Shah Begum left the Mongol region for family reasons, and after wandering for a long time she met her step grandson Babur in Kabul in 1505. Shah Begum who was the woman of spirit, and of intrigue, resolved to raise her favourite grandson, Khan Mirza to the throne. She gained over a body of the Mughals, who had remained behind at Kabul, and who regarded with reverence the widow of their old Khan, and the mother of the two Khans, his sons. She also drew over to her interest Sultan Sanjar Barlas, a chief of considerable influence, and her sister's son. The real head of the conspiracy, however, seems to have been Muhammad Hussain Mirza, though he was anxious not to appear, and left the ostensible management of the affair to Shah Begum. However, she failed to raise her favourite grandson, Khan Mirza to the throne. She was forgiven by Babur, and he treated her generously.

She had always despotically managed the weak mind of her son, the elder Khan. When the khan retired into the desert, after he was released by Muhammad Shaybani, she found herself, thwarted by his ministers, which produced a quarrel with her son.
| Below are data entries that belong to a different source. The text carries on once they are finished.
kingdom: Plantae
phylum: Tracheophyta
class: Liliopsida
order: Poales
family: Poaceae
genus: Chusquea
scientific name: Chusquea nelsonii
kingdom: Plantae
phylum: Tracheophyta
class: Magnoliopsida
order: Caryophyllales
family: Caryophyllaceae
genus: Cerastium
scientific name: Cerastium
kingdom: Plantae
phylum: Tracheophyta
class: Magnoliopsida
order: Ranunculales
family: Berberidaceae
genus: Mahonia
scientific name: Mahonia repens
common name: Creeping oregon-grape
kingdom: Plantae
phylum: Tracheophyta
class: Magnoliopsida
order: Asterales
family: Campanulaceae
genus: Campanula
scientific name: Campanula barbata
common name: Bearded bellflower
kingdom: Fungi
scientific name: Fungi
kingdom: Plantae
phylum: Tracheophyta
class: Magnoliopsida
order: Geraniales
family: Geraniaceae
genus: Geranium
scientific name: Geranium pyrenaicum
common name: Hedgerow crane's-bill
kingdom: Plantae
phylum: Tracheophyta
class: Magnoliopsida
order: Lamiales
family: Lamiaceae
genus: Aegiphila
Unable to bear the contradiction to which she was now subjected, and to which she had never been accustomed, she repaired to Samarkand, under pretense of solicitation from Sheibani some district as a settlement for the khan, and she there appears to have passed her time very comfortably, in the society of her daughters, and of numerous female connections.

In 1507-8, she laid claim to Badakhshan saying that it had been her family's hereditary kingdom for three thousand years. Babur assented to her scheme, and she set out for Badakshan, together with Mihr Nigar Khanum and Mirza Khan.

==Death==
However, when Mirza Khan came to Badakhshan his first entrance into the country was not prosperous. He had pushed forward to meet with Zobayr of Ragh, a man of no family, and to announce the coming of the begum, when he fell in with a detachment of the army of Mirza Abu Bakr Dughlat, which attacked and dispersed his few followers. He himself fled to Zobayr. Shah Begum, his aunt and, the other ladies who followed behind, were surprised and carried off to Abu Bakr, in whose prisons they died, after much cruel suffering.